Police denied former Railway Minister Suranjit Sengupta’s Assistant Personal Secretary’s driver Azam Khan and his family security by refusing to lodge a general diary complaint on Thursday, allege close kin of Khan.
Khan’s elder brother Shah Alam Khan levelled the charge at a press conference at the local Reporters Unity office on Thursday night.
Alam Khan claimed police refused to lodge a complaint when he went to the Matlab Police Station (South) over their concern for the safety of the family.
In a written statement read out before the journalists, Alam Khan claimed they were completely in dark regarding the whereabouts of Azam Khan for the last five months since Apr 9, when Sengupta’s APS Omar Faruque, a railway General Manager Yusuf Ali Mridha and a Railway Police Commandant Enamul Hoque were caught with Tk 7.4 million on them near the Border Guard Bangladesh headquarters at Peelkhana.
He said they searched every possible place they could to find out their brother but failed to trace him.
The first time Alam Khan saw his brother’s face since the incident was on Oct 5, when he was seen giving an interview to a private television channel saying Sengupta had struck a Tk 100-million deal with the railway GM for appointing 600 employees on his recommendation.
According to him, they are yet to get back to Azam Khan and could not get a clue to his current whereabouts even after trying repeatedly after the interview was aired.
Alam Khan said the sudden appearance of his brother on television and his going into missing once again had renewed safety concerns about him, his elderly parents and other members of the family.
He alleged the duty officer refused to accept the complaint.
The family’s move to file the complaint came a week after Azam Khan appeared in a television interview from an undisclosed location.
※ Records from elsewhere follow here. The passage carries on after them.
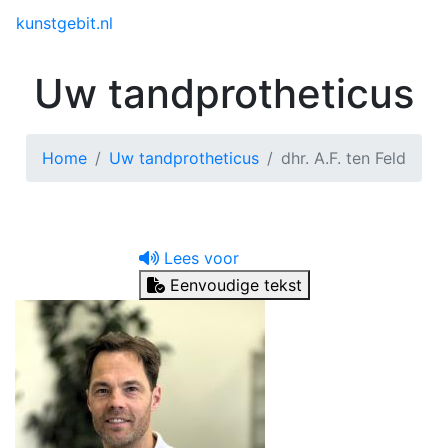
Toggle menu
kunstgebit.nl
Uw tandprotheticus
Home
Uw tandprotheticus
dhr. A.F. ten Feld
Lees voor
Eenvoudige tekst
When contacted, Matlab (South) Police Station’s Officer in Charge Md Erfan said nobody from Azam’s family talked to him for filing a complaint.
He, however, later admitted that someone had come to the police station and was advised to file the complaint somewhere in Dhaka from where his brother had gone missing.
The driver’s disappearance since the incident gave rise to speculation about him becoming a victim of ‘forced disappearance’ to cover up the scandal that brought the government harsh criticism, mainly from the opposition.
Newspapers reported aspirants had bribed the minister for appointment in the railways.